**Task brief**. A single number is the answer here: the count of lines in the records below in which the word "userSpaceOnUse" appears.

**Provided material**.
━━━━━━━━━━━━━━━━

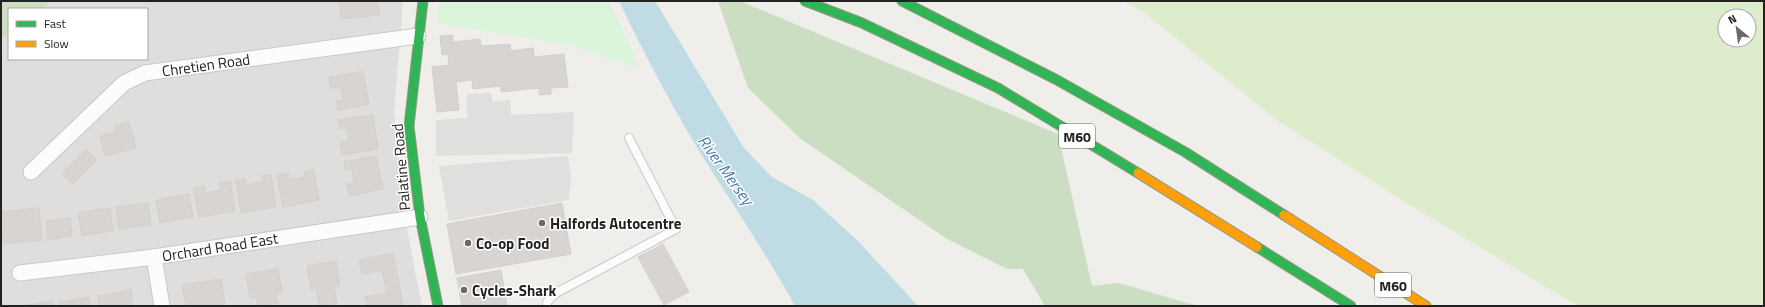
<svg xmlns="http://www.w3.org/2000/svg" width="1765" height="307" viewBox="0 0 1765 307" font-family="'Titillium Web',sans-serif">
<rect width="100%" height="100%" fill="#f0eeeb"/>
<polygon fill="#dfdedc" points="52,1 403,1 394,112 403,208 422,306 1,306 1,39 9,33 9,59 147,59 147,9 41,9"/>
<path fill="#ddeccb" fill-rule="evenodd" d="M1123,1H1764V306H1578L1408,204L1275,119L1145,13ZM1725,16H1749V40H1725Z"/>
<g fill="#cbdec1">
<polygon points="1,1 52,1 41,9 9,9 9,33 1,39"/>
<polygon points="718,1 740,1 1058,134 1092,286 1119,283 1198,306 1045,306 1023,269 1007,269 947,239 801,139 748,88"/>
</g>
<polygon fill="#daf5da" points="439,1 609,1 640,68 568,44 436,23"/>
<g fill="#e0dfde">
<polygon points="491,93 493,102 510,100 511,115 574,112 572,153 436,156 436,120 467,118 467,94"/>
<polygon points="568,156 571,176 569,200 449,221 439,166"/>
</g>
<path fill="#bfdbe3" d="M619,1H655L744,148L772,177L813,200L857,240L918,306H795C767,255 735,208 704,159C673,108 644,54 619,1Z"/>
<g fill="#d7d4d2" stroke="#d3d0cc">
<polygon points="339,1 378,1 380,15 341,19"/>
<polygon points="453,35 453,42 480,39 481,46 510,44 511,51 533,48 534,57 564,54 568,87 551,88 551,94 539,95 539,88 501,92 501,86 473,89 472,80 456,82 459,110 437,112 432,67 449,65 448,54 442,55 440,36"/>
<polygon points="363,71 369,104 338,110 337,101 343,100 341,87 331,88 329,77"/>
<polygon points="373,115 378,149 342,155 340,142 349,141 347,128 340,129 338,120"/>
<polygon points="129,122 136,148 105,156 100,136 116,132 115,126"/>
<polygon points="86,149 97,160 73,184 62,174"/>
<polygon points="376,156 383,189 349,196 347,184 354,183 352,169 345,170 344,162"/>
<polygon points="314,170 319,200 283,207 277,175 288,173 289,180 305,177 304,172"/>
<polygon points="271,175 276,207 241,213 236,180 245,179 246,185 263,182 262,176"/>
<polygon points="230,181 235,211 199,217 194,188 204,186 205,193 221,190 219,183"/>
<polygon points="189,194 193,217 160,223 156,200"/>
<polygon points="148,203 151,225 119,229 116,207"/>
<polygon points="562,203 571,254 456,274 447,224"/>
<polygon points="39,208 42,240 3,244 1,212"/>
<polygon points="110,208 113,231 82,236 78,213"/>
<polygon points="70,218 72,236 48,240 46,221"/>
<polygon points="663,244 689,292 664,305 638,257"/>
<polygon points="393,253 403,305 367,306 365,297 387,293 382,270 362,274 359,260"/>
<polygon points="336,261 340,286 334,287 337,304 319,306 316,288 311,289 307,266"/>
<polygon points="278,269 282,293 276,294 278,306 258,306 256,297 250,298 246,274"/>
<polygon points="501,270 507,306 462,306 457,278"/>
<polygon points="221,279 225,304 186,306 182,285"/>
<polygon points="131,290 133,306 99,306 98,296"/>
<polygon points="89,297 90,306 59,306 59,302"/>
<polygon points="53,301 54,306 21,306"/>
</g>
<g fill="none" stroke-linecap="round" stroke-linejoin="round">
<defs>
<polyline id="lane" points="547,306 547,302 556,293 676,229 629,138"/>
<g id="street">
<polyline points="31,172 124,83 145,73 418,36"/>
<polyline points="154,257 162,306"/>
<polyline points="20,273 154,257 420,217"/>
</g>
<g id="fast">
<polyline points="423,1 409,126 420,217 438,306"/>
<polyline points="805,1 862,23 998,88 1138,173"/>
<polyline points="902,1 1057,80 1185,152 1284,215"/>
<polyline points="1257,247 1351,306"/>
</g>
<g id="slow">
<polyline points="1138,173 1257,247"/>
<polyline points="1284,215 1426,306"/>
</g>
</defs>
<use href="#lane" stroke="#c9c8c7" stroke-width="10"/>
<use href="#street" stroke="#c9c8c7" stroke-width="17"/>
<use href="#fast" stroke="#999a82" stroke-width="11"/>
<use href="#slow" stroke="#999a82" stroke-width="11"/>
<use href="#lane" stroke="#fdfcfc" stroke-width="8"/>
<use href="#street" stroke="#fdfcfc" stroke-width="15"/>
<use href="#fast" stroke="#30b455" stroke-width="9"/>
<use href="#slow" stroke="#ff9f0a" stroke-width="9"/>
</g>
<g fill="#6a6968" stroke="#fff" stroke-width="1.5">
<circle cx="542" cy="223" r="4"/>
<circle cx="468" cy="243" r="4"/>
<circle cx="464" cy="290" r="4"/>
</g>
<g text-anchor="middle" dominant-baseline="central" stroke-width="3" stroke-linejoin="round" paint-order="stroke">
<g fill="#fff" stroke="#646464" stroke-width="1">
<rect x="1059" y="124" width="36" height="24" rx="3"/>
<rect x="1375" y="273" width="36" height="24" rx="3"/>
</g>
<g font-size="14" font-weight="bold" fill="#222">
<text x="1077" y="136">M60</text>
<text x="1393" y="285">M60</text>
</g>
<g font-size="15" fill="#222" stroke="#fff">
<text transform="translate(206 65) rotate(-8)">Chretien Road</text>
<text transform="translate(401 167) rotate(-95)">Palatine Road</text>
<text transform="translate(220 247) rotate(-9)">Orchard Road East</text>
</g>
<g font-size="15" font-weight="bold" fill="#222" stroke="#fff" text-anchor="start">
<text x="550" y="223">Halfords Autocentre</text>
<text x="476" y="243">Co-op Food</text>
<text x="472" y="290">Cycles-Shark</text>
</g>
<g font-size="16" font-style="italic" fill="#4a7aab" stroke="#fff">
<text transform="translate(726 170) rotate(54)">River Mersey</text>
</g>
</g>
<rect width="1765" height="307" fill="none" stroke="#222222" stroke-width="4"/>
<rect x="8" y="8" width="140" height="52" fill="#ffffff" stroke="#a7a7a7"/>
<rect x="16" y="21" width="20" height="6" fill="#30b455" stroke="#a7a7a7"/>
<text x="44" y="28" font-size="12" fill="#222222">Fast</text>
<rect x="16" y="41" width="20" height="6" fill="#ff9f0a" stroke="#a7a7a7"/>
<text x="44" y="48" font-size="12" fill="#222222">Slow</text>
<g transform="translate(1737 28) rotate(331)"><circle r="19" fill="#ffffff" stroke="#a7a7a7"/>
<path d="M0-3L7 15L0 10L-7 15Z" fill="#6a6968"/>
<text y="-6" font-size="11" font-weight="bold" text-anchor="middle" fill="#222222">N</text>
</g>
</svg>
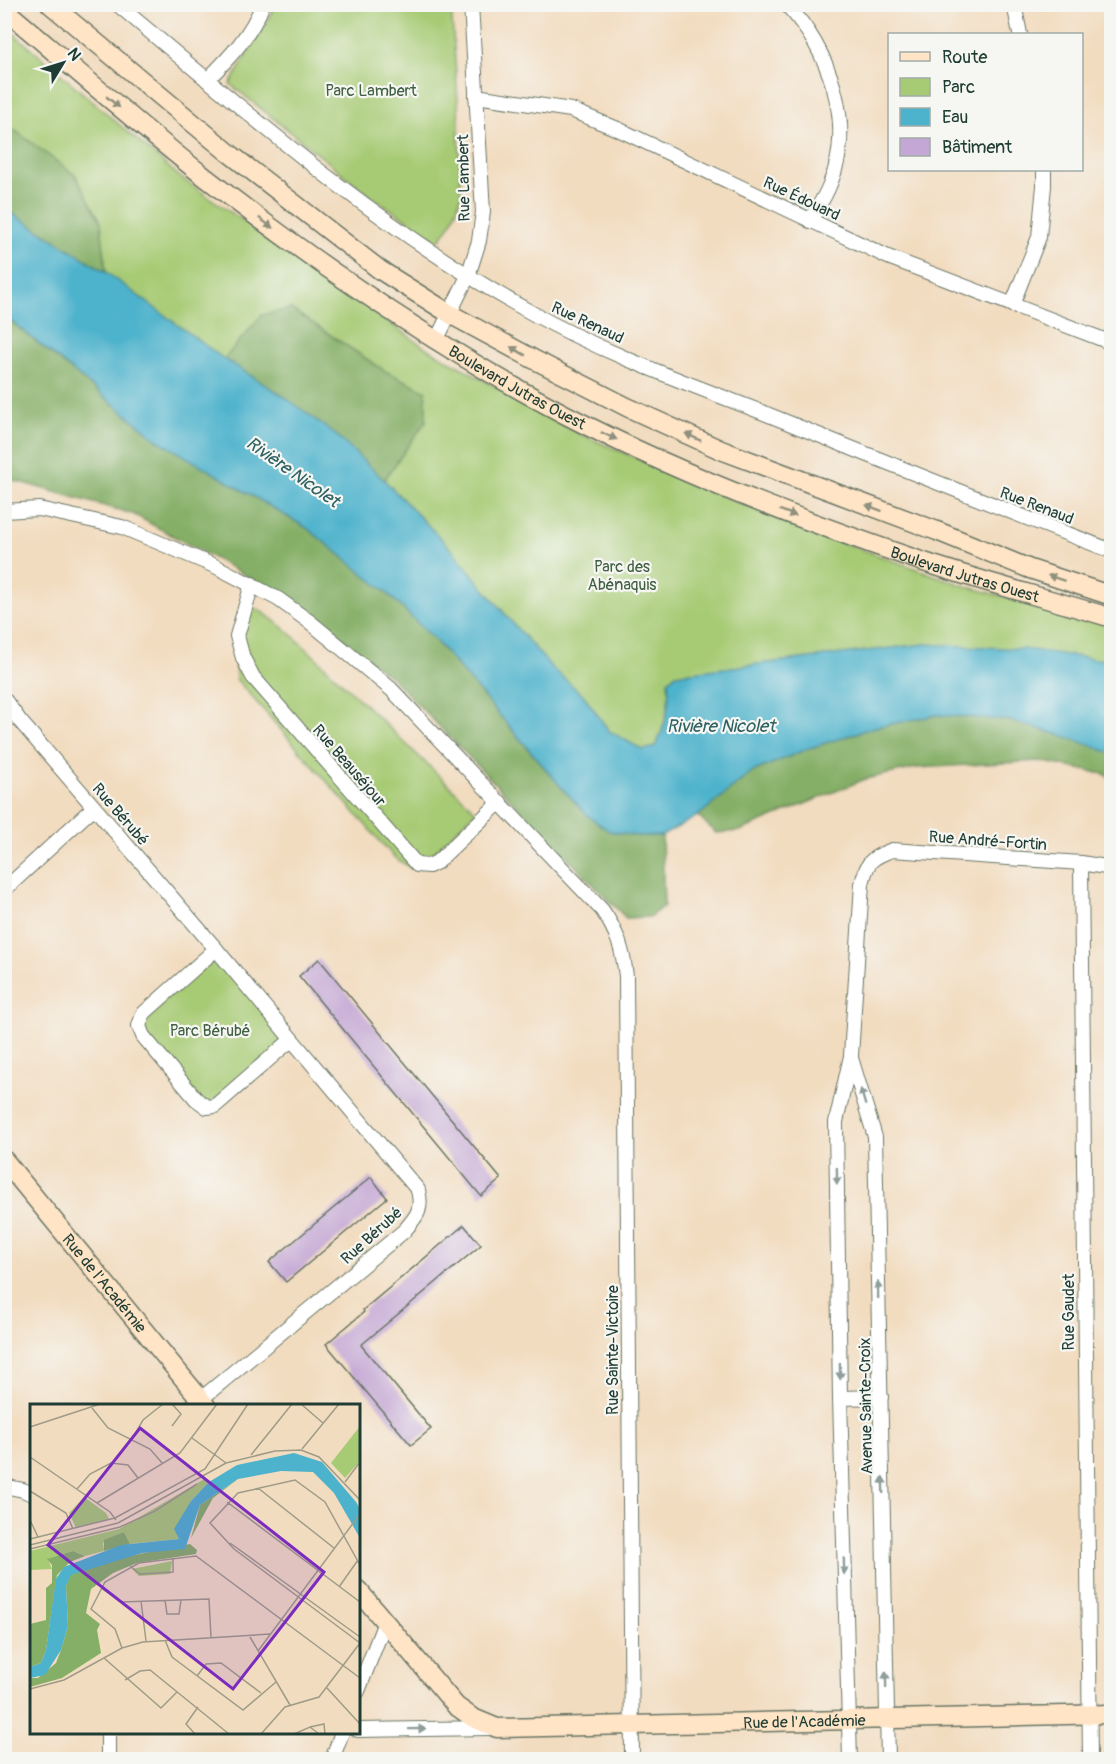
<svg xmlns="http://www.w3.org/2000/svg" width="1116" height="1764" font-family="Pangolin,sans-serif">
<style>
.green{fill:#a7cb74;stroke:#638454;stroke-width:1.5}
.forest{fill:#85af66;stroke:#52764d;stroke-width:1.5}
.water{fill:#4db2cc;stroke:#367880;stroke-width:1.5}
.building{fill:#c4a7d4}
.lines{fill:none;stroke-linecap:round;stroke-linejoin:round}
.street-casing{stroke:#697565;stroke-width:16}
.secondary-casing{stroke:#697565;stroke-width:21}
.street{stroke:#fff;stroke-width:14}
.secondary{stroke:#ffe4c6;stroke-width:18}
.oneway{fill:#8f907d}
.oneway2{fill:#8f9e9a}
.labels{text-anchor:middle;stroke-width:4.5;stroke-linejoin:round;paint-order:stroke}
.park-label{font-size:16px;fill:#416044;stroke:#f6f6f2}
.street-label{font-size:16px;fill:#1f3d34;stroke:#f6f6f2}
.water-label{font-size:18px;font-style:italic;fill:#2d6062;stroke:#f6f6f2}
.inset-road{fill:none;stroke:#9e9c87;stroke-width:1.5}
.view{fill:#7b2cbf;fill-opacity:0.15;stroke:#7b2cbf;stroke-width:3}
.inset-edge{fill:none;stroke:#1f3d34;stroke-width:3}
</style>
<rect width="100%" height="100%" fill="#f6f6f2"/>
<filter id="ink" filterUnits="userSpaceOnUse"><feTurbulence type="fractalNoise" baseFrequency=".0167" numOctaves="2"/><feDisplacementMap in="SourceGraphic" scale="12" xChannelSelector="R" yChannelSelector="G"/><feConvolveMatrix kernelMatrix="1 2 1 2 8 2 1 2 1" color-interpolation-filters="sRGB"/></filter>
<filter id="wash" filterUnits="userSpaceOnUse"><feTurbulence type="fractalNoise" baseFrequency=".008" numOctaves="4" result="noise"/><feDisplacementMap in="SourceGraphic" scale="24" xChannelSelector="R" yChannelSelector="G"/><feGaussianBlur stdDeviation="1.35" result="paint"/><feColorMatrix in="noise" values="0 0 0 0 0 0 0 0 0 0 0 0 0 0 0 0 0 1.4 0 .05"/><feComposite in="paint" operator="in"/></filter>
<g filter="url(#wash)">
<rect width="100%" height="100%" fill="#f2dcbf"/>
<g class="green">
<path d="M 276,5 L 451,5 L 458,102 L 461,196 L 452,222 L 439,241 L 372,197 L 230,84 Z"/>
<path d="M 5,26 L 180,177 L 423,346 L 578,433 L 784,522 L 965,586 L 1111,626 L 1111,661 L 925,644 L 676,674 L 668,681 C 671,703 665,728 655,747 L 643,750 L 609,731 L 584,696 L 553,669 L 515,626 L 451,549 L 384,480 L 399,457 L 426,391 L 262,315 L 224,359 L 106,272 L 101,222 L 76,176 L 5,123 Z"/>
<path d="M 245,606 L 261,611 L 289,632 L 476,811 L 422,864 L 409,867 L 394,857 L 236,679 C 235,660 232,621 245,606 Z"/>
<path d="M 216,949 L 291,1040 L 207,1107 L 143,1036 L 143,1014 Z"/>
</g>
<g class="forest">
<path d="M 5,123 L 76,176 L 101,222 L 106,272 L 5,209 Z"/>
<path d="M 291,309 L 385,371 L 426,391 L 426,421 L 384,480 L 336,435 L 282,395 L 224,359 L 262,315 Z"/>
<path d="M 4,316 L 159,441 L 307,528 L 386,592 L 435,640 L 562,788 L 588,816 L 609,831 L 637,836 L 662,836 L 664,906 L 649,917 L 626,918 L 394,680 L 305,608 L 133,514 L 5,478 Z"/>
<path d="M 937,715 L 1007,720 L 1067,737 L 1111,753 L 1111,779 L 1104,774 L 1039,761 L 916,768 L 865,779 L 740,831 L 716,833 L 698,816 L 752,772 L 807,749 L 875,727 Z"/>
</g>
<path class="water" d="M 5,209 L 106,272 L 224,359 L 282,395 L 336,435 L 384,480 L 451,549 L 515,626 L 553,669 L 584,696 L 609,731 L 643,750 L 655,747 C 665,728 671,703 668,681 L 676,674 L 925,644 L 1024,649 L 1111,661 L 1111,753 L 1067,737 L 1007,720 L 937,715 L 875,727 L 807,749 L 752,772 L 698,816 L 662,836 L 637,836 L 609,831 L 588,816 L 562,788 L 435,640 L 386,592 L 307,528 L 159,441 L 5,316 Z"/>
<g id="blocks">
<g class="building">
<path d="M 319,959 L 501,1179 L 481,1196 L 299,976 Z"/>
<path d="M 371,1177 L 387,1198 L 286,1282 L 269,1262 Z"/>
<path d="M 464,1225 L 481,1245 L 361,1345 L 431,1429 L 411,1445 L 326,1344 L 364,1312 L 363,1310 Z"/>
</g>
</g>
</g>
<g filter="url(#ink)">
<use href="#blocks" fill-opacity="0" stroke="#697565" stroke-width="1.5"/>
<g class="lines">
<g class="street-casing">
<g id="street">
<path d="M 117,4 C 249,115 381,230 532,313 C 607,355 690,384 769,415 C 883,461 997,507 1112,551"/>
<path d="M 786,4 C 829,50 856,123 830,184 C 825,197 817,209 810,221"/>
<path d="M 1014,4 L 1020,34"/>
<path d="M 207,80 C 230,57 251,35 263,4"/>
<path d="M 476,96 L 571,110 L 620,130 L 888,257 L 1112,343"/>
<path d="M 1012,305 L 1039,237 L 1044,186 L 1044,170"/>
<path d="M 436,341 L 468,276 L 479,241 L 483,212 L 471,4"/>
<path d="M 4,511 L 39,509 L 122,527 L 217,567 L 278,599 L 310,622 L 391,689 L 602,910 C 617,931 623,950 626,976 L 632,1760"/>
<path d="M 252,584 L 237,636 L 243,658 L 253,677 L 417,865 L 429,866 L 437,862 L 500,802"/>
<path d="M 4,699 L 20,721 L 216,949 L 418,1190 C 423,1210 417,1216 404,1231 L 201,1399"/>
<path d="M 1081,863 L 1090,1760"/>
<path d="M 4,890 L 93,808"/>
<path d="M 216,949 L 143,1014 L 139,1026 L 143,1036 L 196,1099 L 207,1107 L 215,1106 L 291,1040"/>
<path d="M 851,1058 L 875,1137 L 888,1760"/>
<path d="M 840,1398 L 881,1397"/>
<path d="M 4,1486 L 23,1490 L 32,1494"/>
<path d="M 358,1691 L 385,1622"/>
<path d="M 358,1730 L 491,1728"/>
<path d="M 108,1732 L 108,1760"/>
<path d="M 332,1760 L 342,1732"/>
<path d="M 850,1760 L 840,1398 L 836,1122 L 851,1056 L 862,884 C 867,862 870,858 892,850 L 1081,863 L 1112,868"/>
</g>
</g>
<g class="secondary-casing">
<g id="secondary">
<path d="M 50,4 L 229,153 L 380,270 L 450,314 L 533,359 L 627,407 L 721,450 L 937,531 L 1030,569 L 1112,596"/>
<path id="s1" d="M 4,9 C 70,65 134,121 201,174 C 302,253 408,327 520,390 C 644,460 780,513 915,559 C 979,581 1046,598 1112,618"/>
<path id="s2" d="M 4,1160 L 206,1406"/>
<path id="s3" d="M 358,1590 L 456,1706 L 473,1718 L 497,1728 L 1112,1714"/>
</g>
</g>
<use href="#street" class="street"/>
<use href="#secondary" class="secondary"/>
</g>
<defs><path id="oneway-solid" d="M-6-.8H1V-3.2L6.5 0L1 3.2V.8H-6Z" transform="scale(1.5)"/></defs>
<g class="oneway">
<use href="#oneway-solid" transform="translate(113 102) rotate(40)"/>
<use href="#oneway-solid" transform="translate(266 223) rotate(37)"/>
<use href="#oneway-solid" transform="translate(518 351) rotate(-151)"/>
<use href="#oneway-solid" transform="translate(609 436) rotate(25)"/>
<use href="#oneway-solid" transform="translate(693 437) rotate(-155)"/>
<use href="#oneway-solid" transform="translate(874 508) rotate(-160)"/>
<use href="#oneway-solid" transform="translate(788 513) rotate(21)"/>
<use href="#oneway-solid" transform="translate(1056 578) rotate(-162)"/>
</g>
<g class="oneway2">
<use href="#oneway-solid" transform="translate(863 1097) rotate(-106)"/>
<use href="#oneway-solid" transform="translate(837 1176) rotate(89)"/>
<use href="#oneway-solid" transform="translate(878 1290) rotate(-91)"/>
<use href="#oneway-solid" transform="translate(840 1371) rotate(89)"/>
<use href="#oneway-solid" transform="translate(883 1485) rotate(-91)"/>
<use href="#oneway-solid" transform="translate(844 1566) rotate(89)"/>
<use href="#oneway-solid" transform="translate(886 1680) rotate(-91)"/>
<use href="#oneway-solid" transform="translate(417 1729) rotate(-1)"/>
</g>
</g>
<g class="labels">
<g class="park-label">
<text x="371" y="96">Parc Lambert</text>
<text x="622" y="572">Parc des<tspan x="622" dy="18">Abénaquis</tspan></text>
<text x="210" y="1036">Parc Bérubé</text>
</g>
<g class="street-label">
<text transform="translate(463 178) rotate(-91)" y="6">Rue Lambert</text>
<text transform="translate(802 198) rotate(25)" y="6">Rue Édouard</text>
<text transform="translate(588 322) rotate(25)" y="6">Rue Renaud</text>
<text dy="6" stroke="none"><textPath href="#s1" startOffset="639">Boulevard Jutras Ouest</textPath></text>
<text transform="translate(1037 505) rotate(21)" y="6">Rue Renaud</text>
<text dy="6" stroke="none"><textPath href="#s1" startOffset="1125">Boulevard Jutras Ouest</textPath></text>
<text transform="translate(350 765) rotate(49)" y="6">Rue Beauséjour</text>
<text transform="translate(121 814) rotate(49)" y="6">Rue Bérubé</text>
<text transform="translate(988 840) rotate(4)" y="6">Rue André-Fortin</text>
<text transform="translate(371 1235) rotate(-42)" y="6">Rue Bérubé</text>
<text dy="6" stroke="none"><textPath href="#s2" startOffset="159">Rue de l'Académie</textPath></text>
<text transform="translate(1068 1312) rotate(-90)" y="6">Rue Gaudet</text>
<text transform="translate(612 1350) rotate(-90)" y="6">Rue Sainte-Victoire</text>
<text transform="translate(865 1406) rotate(-91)" y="6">Avenue Sainte-Croix</text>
<text dy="6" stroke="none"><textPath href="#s3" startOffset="506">Rue de l'Académie</textPath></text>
</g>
<g class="water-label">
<text transform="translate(293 472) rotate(35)" y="6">Rivière Nicolet</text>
<text x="721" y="732">Rivière Nicolet</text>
</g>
</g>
<g transform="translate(30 1404)">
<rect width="330" height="330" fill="#f2dcbf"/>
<path d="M 330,22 L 330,57 L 315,74 L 301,59 ZM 176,74 L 179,78 L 161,97 L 146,128 L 149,135 L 100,140 L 94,128 L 73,139 L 74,147 L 55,152 L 43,147 L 18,155 L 22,165 L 0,166 L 0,147 L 89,125 ZM 54,93 L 76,109 L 79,115 L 46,124 L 39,109 ZM 142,157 L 140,170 L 109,172 L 102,165 Z" fill="#a7cb74"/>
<path d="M 208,75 L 183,94 L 161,134 L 170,101 ZM 94,128 L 100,140 L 74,147 L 74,136 ZM 160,140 L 167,146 L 166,150 L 107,159 L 83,169 L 61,185 L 56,209 L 70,220 L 67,226 L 71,249 L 32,274 L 0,283 L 0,274 L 8,274 L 26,259 L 31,246 L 38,222 L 36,182 L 40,171 L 99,152 ZM 43,147 L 55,152 L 40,158 L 27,171 L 16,246 L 11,259 L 0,263 L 0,220 L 16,216 L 16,184 L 22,179 L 22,161 L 17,155 Z" fill="#85af66"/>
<path d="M 264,49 L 292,58 L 326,98 L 330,105 L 330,134 L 304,89 L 283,68 L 251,67 L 208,75 L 170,101 L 155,145 L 112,149 L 41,171 L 36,182 L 38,222 L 31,246 L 15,271 L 0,274 L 0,263 L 11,259 L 16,246 L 26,175 L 34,163 L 91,141 L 149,135 L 144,125 L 161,97 L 179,78 L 207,61 Z" fill="#4db2cc"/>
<path class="inset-road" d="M 271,0 L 293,19M 62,4 L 78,24 L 120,45 L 133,60M 142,22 L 151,10 L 142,0M 0,23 L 70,0M 162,34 L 196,59M 102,35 L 113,16 L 133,0M 272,45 L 309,0M 221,51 L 262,0M 0,53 L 80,108 L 86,116M 315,78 L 330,58M 228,84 L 304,144M 47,85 L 60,70 L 81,59 L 98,61 L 108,74M 0,87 L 36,109 L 43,125M 197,98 L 330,198M 67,99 L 150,49 L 187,0M 0,116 L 8,133M 0,135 L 85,114 L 175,65 L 218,0M 200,139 L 330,233M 0,141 L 88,119 L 196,59 L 245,47 L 271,46 L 289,53 L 330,96M 0,145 L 90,123 L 125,107 L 167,80M 330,161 L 295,98 L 265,76 L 208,89 L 180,119 L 204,145 L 330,239M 100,162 L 110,170 L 143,168 L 143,154M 309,183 L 328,156M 71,184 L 91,198 L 179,195 L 181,234M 135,196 L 137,210 L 149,210 L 151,196M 111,197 L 116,237M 220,233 L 260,301M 135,236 L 142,253 L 213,306 L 246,278M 92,244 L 85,225 L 61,205 L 75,178 L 109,159 L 166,152 L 330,274M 228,247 L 330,110M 74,254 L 131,304 L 147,288M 167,272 L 176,260 L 191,259 L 231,289M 95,276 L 110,267 L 120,266 L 199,330M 297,284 L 330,320M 0,285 L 34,276 L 92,244 L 113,238 L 240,230M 280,323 L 294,320 L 295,330M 165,330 L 156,320 L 168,303M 231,330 L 255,303 L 289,293 L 330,239M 264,330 L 280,323 L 289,330"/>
<path class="view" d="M 110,24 L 294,168 L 203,285 L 18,141 Z"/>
<rect width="330" height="330" class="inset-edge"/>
</g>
<rect width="1116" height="1764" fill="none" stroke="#f6f6f2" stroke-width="24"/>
<rect x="888" y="33" width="195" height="138" fill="#f6f6f2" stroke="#a0aca6" stroke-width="1.5"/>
<rect x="900" y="52" width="30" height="9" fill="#ffe4c6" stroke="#a0aca6" stroke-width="1.5"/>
<text x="942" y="63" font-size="18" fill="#1f3d34">Route</text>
<rect x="900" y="78" width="30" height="18" fill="#a7cb74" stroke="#a0aca6" stroke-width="1.5"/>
<text x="942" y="93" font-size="18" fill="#1f3d34">Parc</text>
<rect x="900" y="108" width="30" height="18" fill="#4db2cc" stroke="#a0aca6" stroke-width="1.5"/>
<text x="942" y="123" font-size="18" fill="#1f3d34">Eau</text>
<rect x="900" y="138" width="30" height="18" fill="#c4a7d4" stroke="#a0aca6" stroke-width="1.5"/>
<text x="942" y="153" font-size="18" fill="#1f3d34">Bâtiment</text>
<g transform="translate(63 63) rotate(52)" stroke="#f6f6f2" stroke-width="4.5" paint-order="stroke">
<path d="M0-4.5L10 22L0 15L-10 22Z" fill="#1f3d34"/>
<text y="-9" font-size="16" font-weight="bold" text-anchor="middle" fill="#1f3d34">N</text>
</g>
</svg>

━━━━━━━━━━━━━━━━

**Task solution**. 2